On May 6, 2010, US equity markets suddenly and mysteriously plunged and rebounded in less than half an hour.

The “flash crash” was short, but it was enough time for the equity prices of some of the world’s biggest companies to fluctuate dramatically. Shares in management consultancy firm Accenture, for example, dropped from $40 to 1 cent. Procter & Gamble’s share price fell 37 per cent at one point.

Although prices quickly sprang back up again, some investors lost out as a result of the crash, including one US investor in the US who lost $17,000 because his order to sell shares in Procter & Gamble – spurred by his worry about what was happening in the market – was executed just after prices fell.

The official report located the source of the problem to a large order from a single institutional investor which then triggered rapid automated selling by other traders, including high-frequency traders.

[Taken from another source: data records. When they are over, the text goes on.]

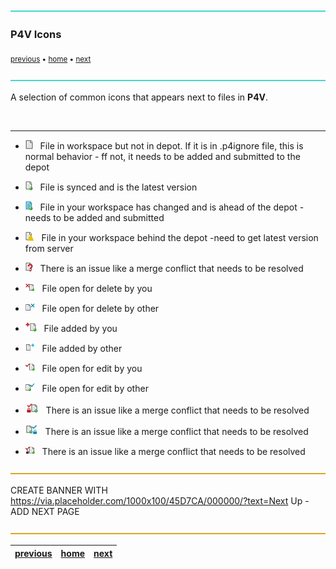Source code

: ![](../images/line3.png)

### P4V Icons

<sub>[previous](../) • [home](../README.md#user-content-gms2-background-tiles--sprites---table-of-contents) • [next](../)</sub>

![](../images/line3.png)

A selection of common icons that appears next to files in **P4V**.

<br>

---

* ![](images/p4v_file_txt.png)&nbsp;&nbsp;&nbsp;File in workspace but not in depot.  If it is in .p4ignore file, this is normal behavior -  ff not, it needs to be added and submitted to the depot

* ![](images/p4v_file_sync.png)&nbsp;&nbsp;&nbsp;File is synced and is the latest version

* ![](images/p4v_file_differs.png)&nbsp;&nbsp;&nbsp;File in your workspace has changed and is ahead of the depot - needs to be added and submitted

* ![](images/p4v_file_notsync.png)&nbsp;&nbsp;&nbsp;File in your workspace behind the depot -need to get latest version from server

* ![](images/p4v_file_needs_resolve.png)&nbsp;&nbsp;&nbsp;There is an issue like a merge conflict that needs to be resolved

* ![](images/p4v_file_delete.png)&nbsp;&nbsp;&nbsp;File open for delete by you

* ![](images/p4v_file_delete_other.png)&nbsp;&nbsp;&nbsp;File open for delete by other

* ![](images/p4v_file_add.png)&nbsp;&nbsp;&nbsp;File added by you

* ![](images/p4v_file_add_other_ws.png)&nbsp;&nbsp;&nbsp;File added by other

* ![](images/p4v_file_edit_head.png)&nbsp;&nbsp;&nbsp;File open for edit by you

* ![](images/p4v_file_edit_other.png)&nbsp;&nbsp;&nbsp;File open for edit by other

* ![](images/p4v-global-lock1.png)&nbsp;&nbsp;&nbsp;There is an issue like a merge conflict that needs to be resolved

* ![](images/p4v-global-lock2.png)&nbsp;&nbsp;&nbsp;There is an issue like a merge conflict that needs to be resolved

* ![](images/p4v_file_lock.png)&nbsp;&nbsp;&nbsp;There is an issue like a merge conflict that needs to be resolved

![](../images/line.png)

CREATE BANNER WITH https://via.placeholder.com/1000x100/45D7CA/000000/?text=Next Up - ADD NEXT PAGE

![](../images/line.png)

| [previous](../)| [home](../README.md#user-content-gms2-background-tiles--sprites---table-of-contents) | [next](../)|
|---|---|---|

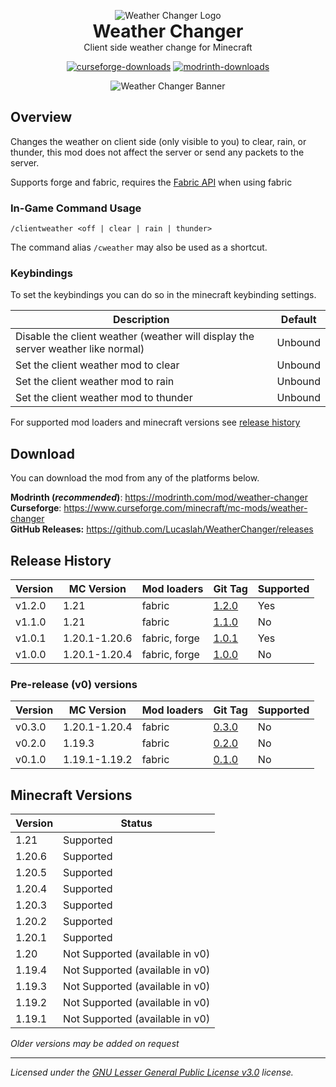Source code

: <!-- modrinth_exclude.start -->

<!--suppress HtmlDeprecatedAttribute -->
<p align="center" style="display: block;margin-left: auto;margin-right: auto;margin-bottom: 0">
    <img src="assets/logo-242x242.png" alt="Weather Changer Logo"/>
</p>

<h1 align="center" style="margin-top: 0;margin-bottom: 0">Weather Changer</h1>
<p align="center" style="margin-top: 0;">Client side weather change for Minecraft</p>

<p align="center"><a href="https://www.curseforge.com/minecraft/mc-mods/weather-changer"><img src="https://cf.way2muchnoise.eu/full_682513_downloads.svg" alt="curseforge-downloads"></a>
<a href="https://modrinth.com/mod/weather-changer"><img src="https://img.shields.io/modrinth/dt/nhSHTGyl?logo=Modrinth" alt="modrinth-downloads"></a></p>

<p align="center" style="display: block;margin: 0 auto;">
    <img src="assets/banner.png"  alt="Weather Changer Banner"/>
</p>

<!-- modrinth_exclude.end -->

## Overview
Changes the weather on client side (only visible to you) to clear, rain, or thunder, this mod does not affect the server or send any packets to the server.

Supports forge and fabric, requires the [Fabric API](https://modrinth.com/mod/P7dR8mSH) when using fabric

### In-Game Command Usage
`/clientweather <off | clear | rain | thunder>`

The command alias `/cweather` may also be used as a shortcut.

### Keybindings
To set the keybindings you can do so in the minecraft keybinding settings.

| Description                                                                      | Default |
|----------------------------------------------------------------------------------|---------|
| Disable the client weather (weather will display the server weather like normal) | Unbound |
| Set the client weather mod to clear                                              | Unbound |
| Set the client weather mod to rain                                               | Unbound |   
| Set the client weather mod to thunder                                            | Unbound |   

For supported mod loaders and minecraft versions see [release history](#release-history)

<!-- modrinth_exclude.start -->

## Download
You can download the mod from any of the platforms below.

**Modrinth (_recommended_)**: https://modrinth.com/mod/weather-changer <br>
**Curseforge**: https://www.curseforge.com/minecraft/mc-mods/weather-changer <br>
**GitHub Releases:** https://github.com/Lucaslah/WeatherChanger/releases <br>

<!-- modrinth_exclude.end -->

## Release History
| Version | MC Version    | Mod loaders   | Git Tag                                                                | Supported |
|---------|---------------|---------------|------------------------------------------------------------------------|-----------|
| v1.2.0  | 1.21          | fabric        | [1.2.0](https://github.com/Lucaslah/WeatherChanger/releases/tag/1.2.0) | Yes       |
| v1.1.0  | 1.21          | fabric        | [1.1.0](https://github.com/Lucaslah/WeatherChanger/releases/tag/1.1.0) | No        |
| v1.0.1  | 1.20.1-1.20.6 | fabric, forge | [1.0.1](https://github.com/Lucaslah/WeatherChanger/releases/tag/1.0.1) | Yes       |
| v1.0.0  | 1.20.1-1.20.4 | fabric, forge | [1.0.0](https://github.com/Lucaslah/WeatherChanger/releases/tag/1.0.0) | No        |

### Pre-release (v0) versions
| Version | MC Version    | Mod loaders | Git Tag                                                                | Supported |
|---------|---------------|-------------|------------------------------------------------------------------------|-----------|
| v0.3.0  | 1.20.1-1.20.4 | fabric      | [0.3.0](https://github.com/Lucaslah/WeatherChanger/releases/tag/0.3.0) | No        |
| v0.2.0  | 1.19.3        | fabric      | [0.2.0](https://github.com/Lucaslah/WeatherChanger/releases/tag/0.2.0) | No        |
| v0.1.0  | 1.19.1-1.19.2 | fabric      | [0.1.0](https://github.com/Lucaslah/WeatherChanger/releases/tag/0.1.0) | No        |

## Minecraft Versions
| Version | Status                          |
|---------|---------------------------------|
| 1.21    | Supported                       |
| 1.20.6  | Supported                       |
| 1.20.5  | Supported                       |
| 1.20.4  | Supported                       |
| 1.20.3  | Supported                       |
| 1.20.2  | Supported                       |
| 1.20.1  | Supported                       |
| 1.20    | Not Supported (available in v0) |
| 1.19.4  | Not Supported (available in v0) |
| 1.19.3  | Not Supported (available in v0) |
| 1.19.2  | Not Supported (available in v0) |
| 1.19.1  | Not Supported (available in v0) |

*Older versions may be added on request*

------------------------------------------
*Licensed under the [GNU Lesser General Public License v3.0](https://www.gnu.org/licenses/lgpl-3.0.en.html) license.*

But experts still don’t really know why this “near miss” happened, or how to prevent it happening again. Technology allows firms to trade ever faster, but it also magnifies problems when they occur, at speeds that no human can hope to keep an eye on.

Since 2010 there have been other, smaller, glitches, including the software failures that delayed the opening trade of Facebook’s initial public offering.

But one of the most alarming problems occured in August 2012 and sent Knight Capital, the Wall Street brokerage firm, close to bankrupcy.

The company had installed new software which then appeared to be making trades the company didn’t intend. Unwinding the purchases of shares made in just 45 minutes has so far cost the company half a billion dollars.